Some excellent examples of the poor continuity can be tied to the draft classes of the past and how they haven’t worked out. At this point you would have hoped the Giants had at least some players from their 2010-2013 classes, yet they have zero.

That’s a big reason why they have struggled to remain consistent year in and year out; if you have to spend on free agents to replace talent you should have been developing, you’re not going to be a consistent contender.

By the end of this season, I want to see signs of continuity.

I want to know that the quarterback position is in good hands for when that day comes where Eli Manning is no longer under center.

I want to see someone step up and show he can handle the workload that Damon Harrison has handled with similar results.

I want to feel good about the future of this team and see it become a constant presence in the postseason. I think they have the right folks in place; they just need to do it.

Valentine’s View

My BBV cohorts have talked in vague terms, using words like “continuity,” talking about “playing up to the talent on the roster,” or offering multiple ways to consider this a good season.

I am going to be more simplistic — and blunt.
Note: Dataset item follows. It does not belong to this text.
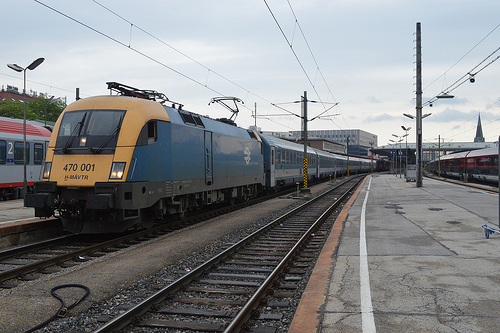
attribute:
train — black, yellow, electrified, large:
[17, 83, 390, 239]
It’s called “The Playoffs.” That thing the Giants have missed five of the past six years.

The Giants’ new decision-makers made it very clear they still believe Eli Manning can be a winning quarterback. Everything that was done this offseason, from drafting Saquon Barkley to hiring James Bettcher as defensive coordinator was done to maximize the Giants’ chances of winning with Manning. Sure, they are also trying to set up for long-term success, but the primary objective is to win with Manning.

So, guess what? Now they have to win with Manning. That doesn’t mean winning the Super Bowl. It means being a competitive, playoff-caliber team. And it means Manning showing that the faith Dave Gettleman and Pat Shurmur are showing is not mis-placed.

Sure, good things can come out of the season if the playoffs are missed. Barkley could show that he was worth the No. 2 pick. Odell Beckham Jr. could have a monster year. One of the young quarterbacks could show promise for the future. Other young players could show that they are long-term building blocks.

Foe me, though, the Giants went all-in with Manning for the short term. So, plain and simple it’s time to win some games and get to the playoffs.